2. The specific exception in § 2283 which permits an
injunction to issue "as expressly authorized by Act of Congress" is
not applicable to this case. The Taft-Hartley Act authorizes the
National Labor Relations Board and its representatives to apply to
a District Court for injunctive relief in certain circumstances,
but it does not authorize private litigants to apply for such
relief. Pp.
348 U. S.
516-519.
3. Nor is this case within the specific exception to § 2283
which permits a federal court to issue an injunction "where
necessary in aid of its jurisdiction." Pp.
348 U. S.
519-521.
211 F.2d 449 affirmed.
Page 348 U. S. 512
MR. JUSTICE FRANKFURTER delivered the opinion of the Court.
In
Weber v. Anheuser-Busch, Inc., 348 U.
S. 468, decided last Monday on writ of certiorari to the
Missouri Supreme Court, we considered the jurisdiction of a state
court to enjoin conduct which, in one aspect, brought it within
exclusive federal authority under the Taft-Hartley Act and, in
another, constituted a violation of a state statute against
restraint of trade. In this case, we have to decide the question
whether, under similar circumstances, a union has open to it,
without resorting to the appellate procedures of the State and
eventually of this Court, jurisdiction of a federal district court
to enjoin the employer from pursuing his action in the state
court.

### GOAL A
Decide whether each statement agrees with the court opinion excerpt, answering yes or no and quoting the deciding words: (i) The Taft-Hartley Act authorizes private litigants to apply for injunctive relief. (ii) Mr. Justice Frankfurter delivered the opinion of the Court. (iii) Weber v. Anheuser-Busch, Inc. came before the Court on writ of certiorari to the Missouri Supreme Court.
### GOAL B
Rewrite the court opinion excerpt from "3. Nor is this" to "Inc., 348 U.", substituting "United States court" for "federal court".

### EXTRACTED RECORDS

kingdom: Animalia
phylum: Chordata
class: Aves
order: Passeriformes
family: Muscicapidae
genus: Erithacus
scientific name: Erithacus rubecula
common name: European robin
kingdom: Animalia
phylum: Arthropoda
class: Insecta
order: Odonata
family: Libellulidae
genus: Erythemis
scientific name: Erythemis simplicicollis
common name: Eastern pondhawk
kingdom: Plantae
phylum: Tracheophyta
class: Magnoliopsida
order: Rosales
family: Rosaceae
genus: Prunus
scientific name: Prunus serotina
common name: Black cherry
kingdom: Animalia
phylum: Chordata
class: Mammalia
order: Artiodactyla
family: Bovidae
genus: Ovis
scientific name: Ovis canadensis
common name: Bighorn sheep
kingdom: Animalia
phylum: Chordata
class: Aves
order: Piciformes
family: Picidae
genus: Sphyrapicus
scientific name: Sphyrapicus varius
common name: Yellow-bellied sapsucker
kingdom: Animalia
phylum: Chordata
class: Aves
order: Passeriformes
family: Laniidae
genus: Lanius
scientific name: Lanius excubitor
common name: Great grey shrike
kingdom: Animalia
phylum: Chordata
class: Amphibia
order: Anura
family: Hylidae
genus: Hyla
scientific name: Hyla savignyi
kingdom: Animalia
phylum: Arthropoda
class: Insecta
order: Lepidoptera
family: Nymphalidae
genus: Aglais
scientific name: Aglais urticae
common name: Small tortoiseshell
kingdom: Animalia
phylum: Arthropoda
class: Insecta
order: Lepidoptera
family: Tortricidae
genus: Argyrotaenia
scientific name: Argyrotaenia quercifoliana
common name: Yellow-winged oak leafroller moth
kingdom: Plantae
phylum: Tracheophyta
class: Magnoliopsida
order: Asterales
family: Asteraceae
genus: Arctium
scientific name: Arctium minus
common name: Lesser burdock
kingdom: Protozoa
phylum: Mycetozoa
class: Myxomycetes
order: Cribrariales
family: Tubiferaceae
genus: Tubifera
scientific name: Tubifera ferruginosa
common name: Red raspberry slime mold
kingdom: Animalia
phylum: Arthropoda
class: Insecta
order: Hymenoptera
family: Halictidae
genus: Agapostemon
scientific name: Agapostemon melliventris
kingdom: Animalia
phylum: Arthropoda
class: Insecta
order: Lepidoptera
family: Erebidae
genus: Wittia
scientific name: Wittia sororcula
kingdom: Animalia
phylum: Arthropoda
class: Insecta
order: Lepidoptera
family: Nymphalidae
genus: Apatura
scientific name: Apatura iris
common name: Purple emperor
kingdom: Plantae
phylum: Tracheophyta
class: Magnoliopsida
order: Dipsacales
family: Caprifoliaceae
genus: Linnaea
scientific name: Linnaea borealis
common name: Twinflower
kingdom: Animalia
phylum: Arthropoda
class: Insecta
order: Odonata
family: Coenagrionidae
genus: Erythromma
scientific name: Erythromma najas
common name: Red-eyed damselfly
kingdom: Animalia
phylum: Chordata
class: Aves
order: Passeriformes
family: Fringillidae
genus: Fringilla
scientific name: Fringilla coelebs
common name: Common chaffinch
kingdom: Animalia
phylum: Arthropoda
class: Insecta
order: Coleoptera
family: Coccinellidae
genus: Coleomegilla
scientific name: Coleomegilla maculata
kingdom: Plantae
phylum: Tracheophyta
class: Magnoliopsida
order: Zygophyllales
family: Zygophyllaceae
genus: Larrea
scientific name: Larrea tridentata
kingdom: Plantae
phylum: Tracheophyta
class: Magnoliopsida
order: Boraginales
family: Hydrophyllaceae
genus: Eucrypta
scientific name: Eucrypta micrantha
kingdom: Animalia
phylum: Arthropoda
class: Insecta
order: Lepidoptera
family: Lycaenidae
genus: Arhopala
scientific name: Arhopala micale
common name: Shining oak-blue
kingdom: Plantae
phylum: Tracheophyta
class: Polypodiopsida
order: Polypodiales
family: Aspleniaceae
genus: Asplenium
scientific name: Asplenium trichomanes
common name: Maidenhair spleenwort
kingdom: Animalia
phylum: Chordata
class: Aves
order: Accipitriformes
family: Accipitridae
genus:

### RESPONSE A
(i) No: "but it does not authorize private litigants to apply for such relief."
(ii) Yes: "MR. JUSTICE FRANKFURTER delivered the opinion of the Court."
(iii) Yes: "on writ of certiorari to the Missouri Supreme Court"

### RESPONSE B
3. Nor is this case within the specific exception to § 2283
which permits a United States court to issue an injunction "where
necessary in aid of its jurisdiction." Pp.
348 U. S.
519-521.
211 F.2d 449 affirmed.
Page 348 U. S. 512
MR. JUSTICE FRANKFURTER delivered the opinion of the Court.
In
Weber v. Anheuser-Busch, Inc., 348 U.